Activity:
Write out exactly the lines below starting at the one containing "coffee cup: none" and ending at the one containing "pen holder: present". Omit every picture.

Records for this exercise:
···

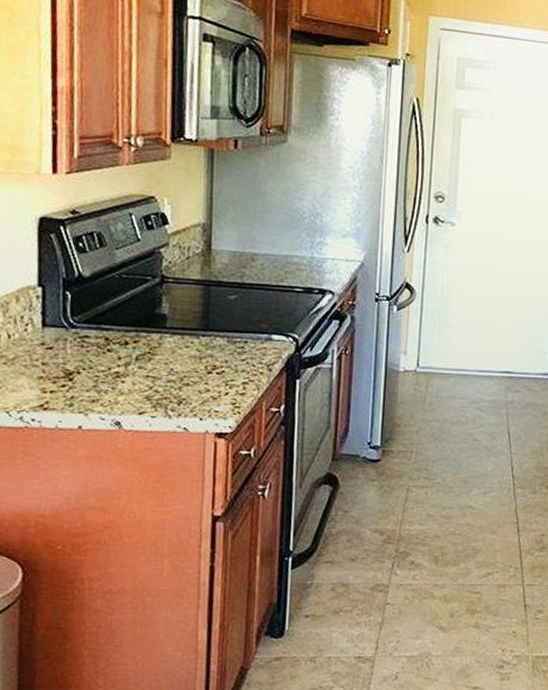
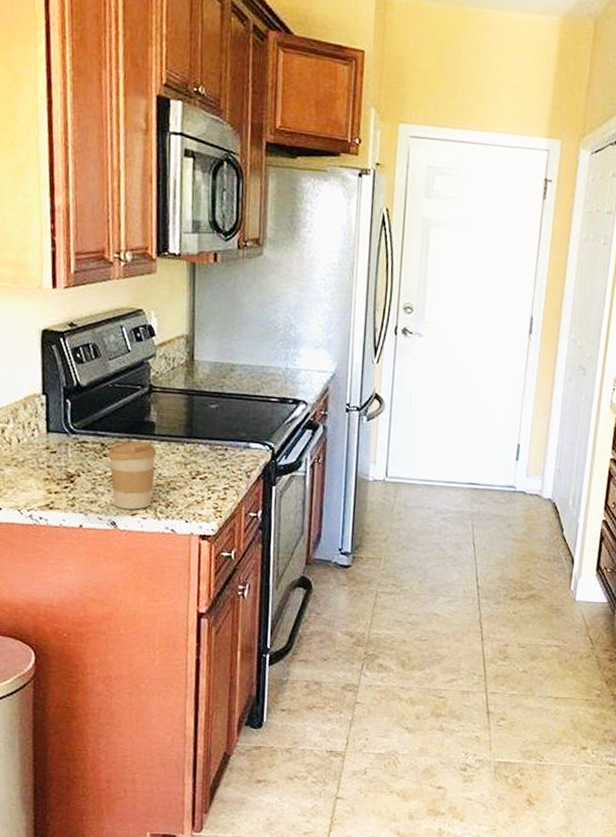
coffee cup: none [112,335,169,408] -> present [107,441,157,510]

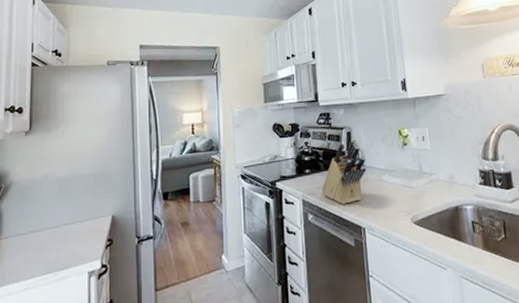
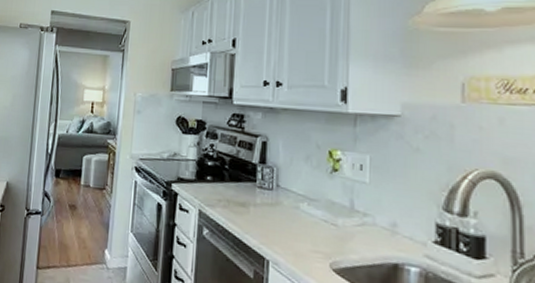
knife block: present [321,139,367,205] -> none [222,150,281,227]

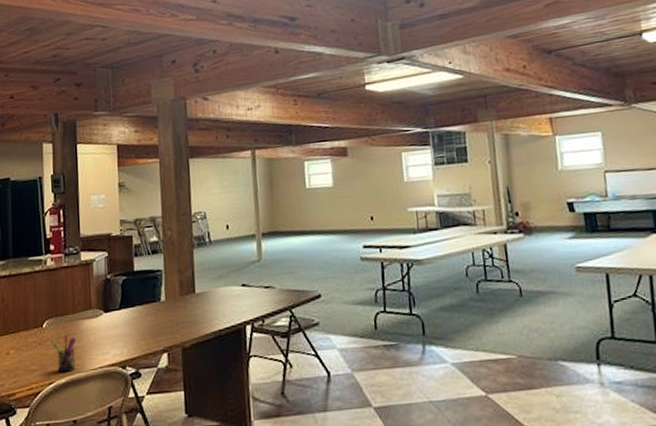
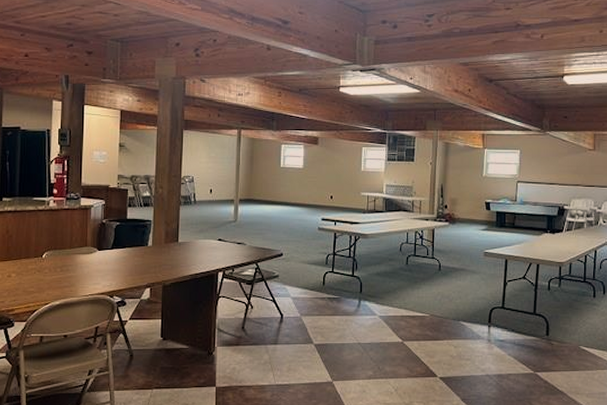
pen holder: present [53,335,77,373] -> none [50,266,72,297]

···

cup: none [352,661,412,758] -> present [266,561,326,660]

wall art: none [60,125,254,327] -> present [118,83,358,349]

···

Exercise answer:
coffee cup: none [112,335,169,408] -> present [107,441,157,510]

knife block: present [321,139,367,205] -> none [222,150,281,227]

pen holder: present [53,335,77,373] -> none [50,266,72,297]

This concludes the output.